Viene da pensare al meccanismo della proiezione che, come spiega la psicoanalisi, consiste nel proiettare sugli altri i propri aspetti negativi per liberarsi del senso di colpa. Leggendolo in questo modo, l’intervento dell’ambasciatore israeliano diventa una plateale confessione della reale natura del Sionismo. L’accusa di nazismo rivolta ad Hamas – leggasi  Palestina -, altro non sarebbe che l’auto denuncia del proprio.

Franco Berardi, leggendario attivista e saggista italiano, a proposito di nazismo e Israele, ha recentemente pubblicato un testo molto duro dal provocatorio titolo “Perché Gaza non è Auschwitz”. Al termine dell’analisi scrive: “La differenza tra Auschwitz e Gaza sta nel carattere pubblico, mediaticamente ostentato dell’Olocausto inflitto ai palestinesi. La lezione che i nazisti di Sion stanno dando al mondo è che non c’è alcun modo per difendere la nostra vita, le persone a noi vicine, i nostri figli, contro l’illimitata violenza di uno stato che è nato come stato coloniale, avamposto dell’imperialismo occidentale, e fa uso sistematico delle tecniche di pulizia etnica, di apartheid, e deportazione di massa. Gaza non è come Auschwitz, perché in quel villaggio polacco non c’erano le telecamere, mentre oggi è l’umanità intera che siede in salotto e osserva il suo futuro”.

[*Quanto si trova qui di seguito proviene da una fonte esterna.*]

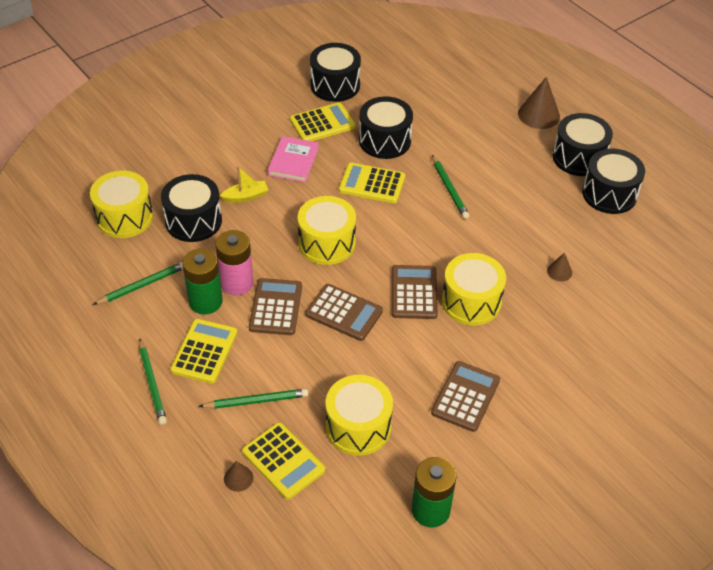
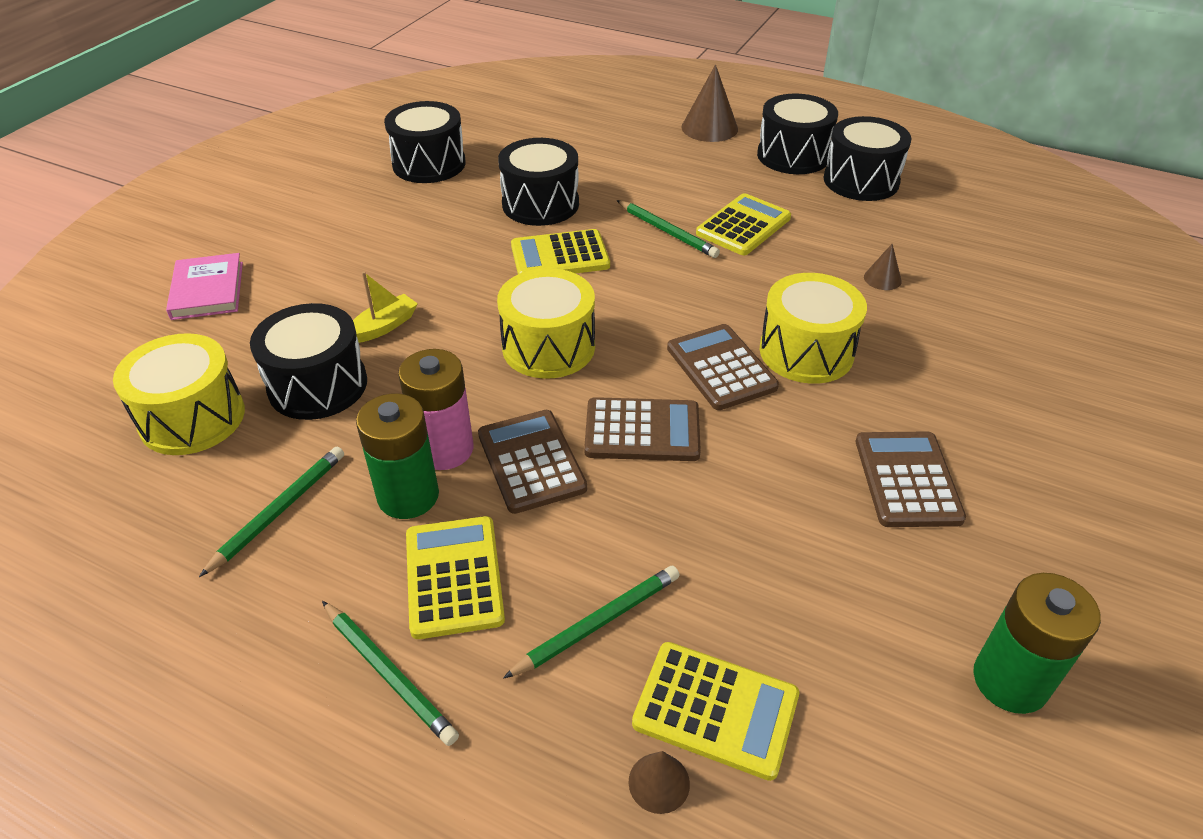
camera: 25 degrees left, 5 degrees down
pink book [267,136,319,182] -> pink book moved to [166,253,243,320]
yellow calculator [290,102,355,141] -> yellow calculator moved to [696,193,791,255]
yellow drum [326,375,393,455] -> none

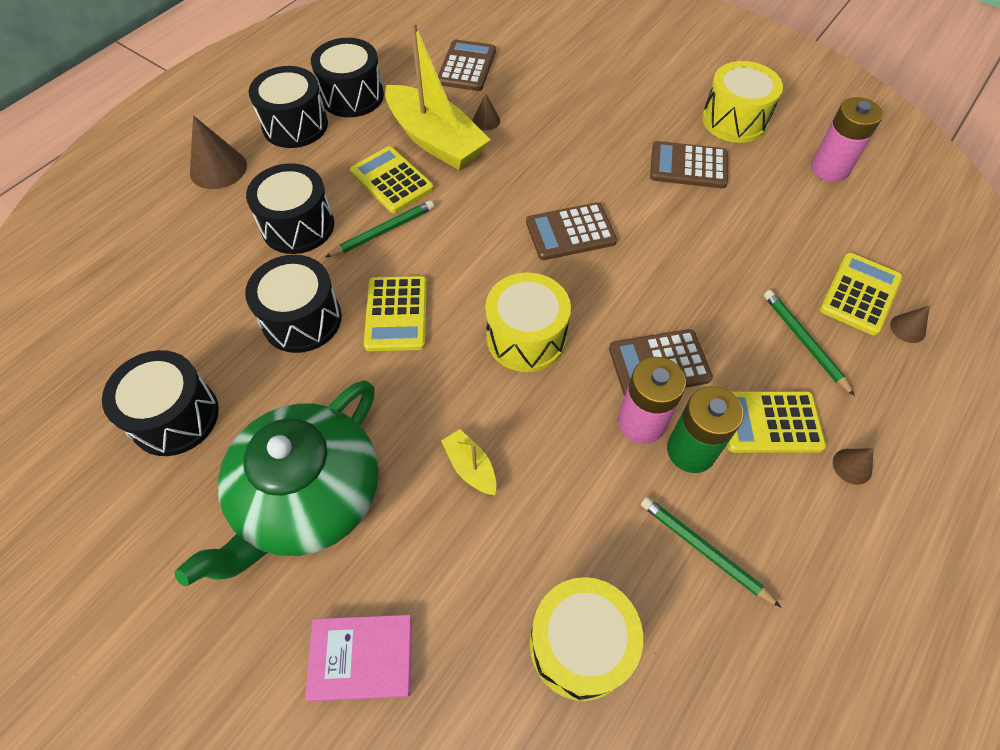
camera: 80 degrees left, 15 degrees up
black drum [250,303,367,420] -> black drum moved to [246,163,334,254]
green pencil [322,601,459,746] -> brown cone [833,448,873,485]
brown calculator [584,397,701,461] -> brown calculator moved to [438,39,496,91]
yellow drum [759,273,867,384] -> yellow drum moved to [702,61,783,143]
green battery [973,573,1101,714] -> pink battery [811,97,883,182]
none -> green teapot [174,380,379,586]
none -> yellow boat [385,22,490,170]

Una cosa comunque è chiara e incontestabile: mentre alle Nazioni Unite l’ambasciatore israeliano ha tritato la Carta delle Nazioni, a Gaza e in Cisgiordania Israele trita i Diritti Umani sterminando sotto gli occhi del mondo un intero popolo.

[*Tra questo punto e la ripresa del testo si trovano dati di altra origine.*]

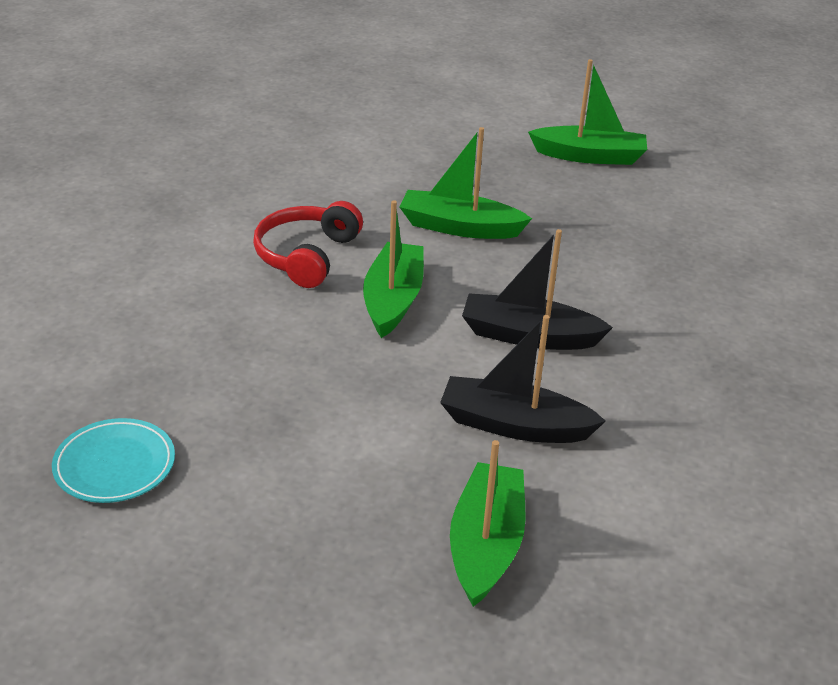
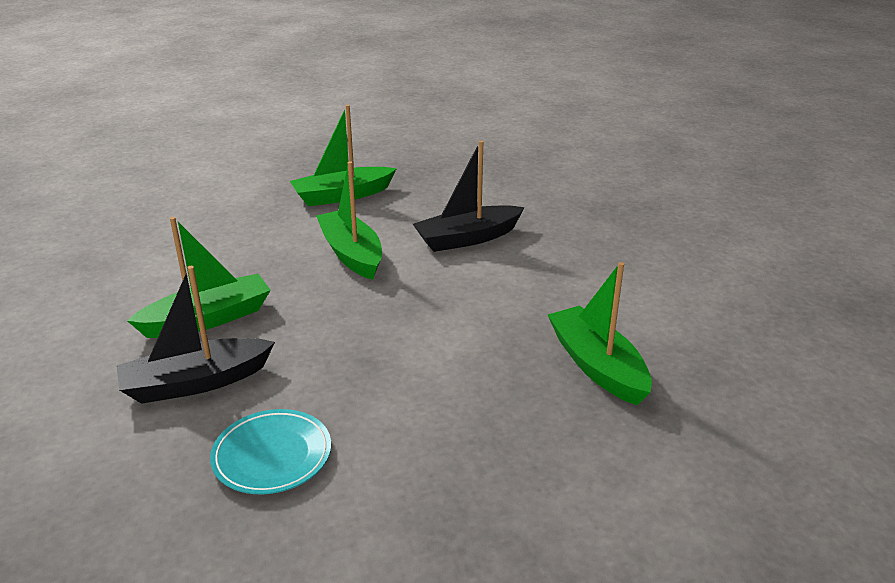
camera: 35 degrees left, 5 degrees down
red headphones [253,201,363,288] -> none
black boat [440,315,606,443] -> black boat moved to [116,266,275,404]
green boat [528,59,647,165] -> green boat moved to [127,217,271,338]

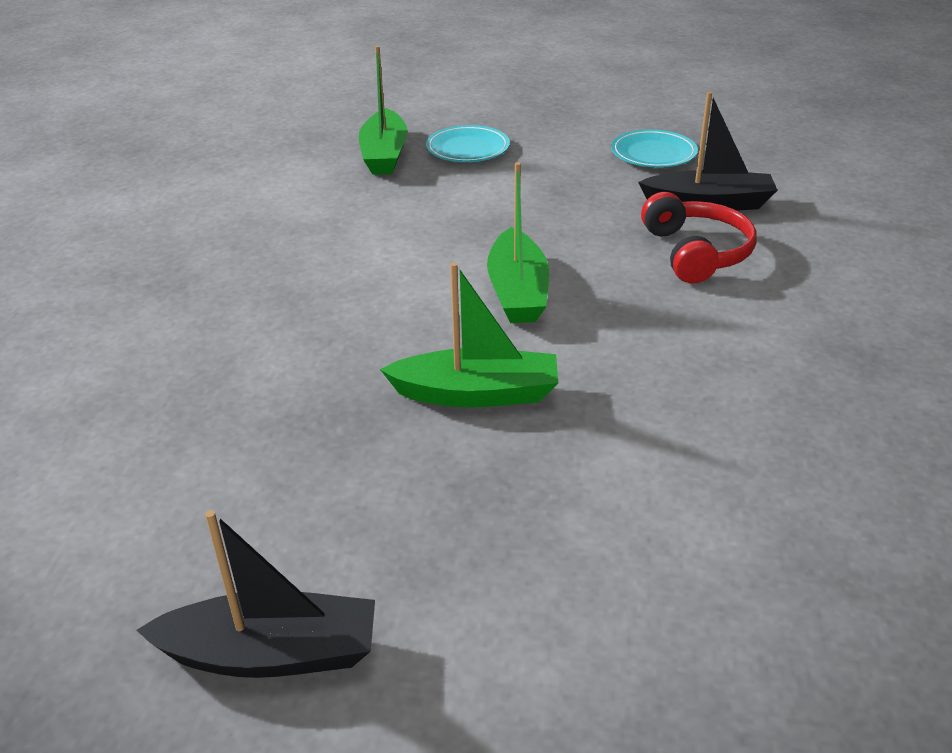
camera: 155 degrees left, 5 degrees up
green boat [127,217,271,338] -> red headphones [641,192,757,283]
black boat [413,141,525,252] -> black boat moved to [136,510,375,678]
none -> turquoise plate [426,125,510,162]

Per questa ragione oggi, più che l’odio di Israele, è bene risuonino la parole colme di dignità pronunciate ieri dall’ambasciatore palestinese. Nonostante il suo popolo da più di 76 anni sia sottoposto a una delle più prolungate, efferate e crudeli delle oppressioni, spogliato di terre, cultura, tradizioni, diritti, libertà, vita, ieri ha avuto la forza e la passione di riaffermare, senza veli di rancore, quel che il suo popolo chiede da quasi un secolo.

"Vogliamo pace e libertà, la nostra bandiera vola alta in Palestina, nel mondo e persino fuori dal Campus della Columbia University a New York. È diventata un simbolo di chi crede nella libertà. Potete decidere di stare con la pace, con il diritto di una nazione di vivere in libertà, oppure potete decidere di stare ai margini della storia. Colonizzazione e occupazione non sono il nostro destino, ci sono stati imposti. Votare per l'esistenza della Palestina non è contro nessuno stato. È un investimento nella pace".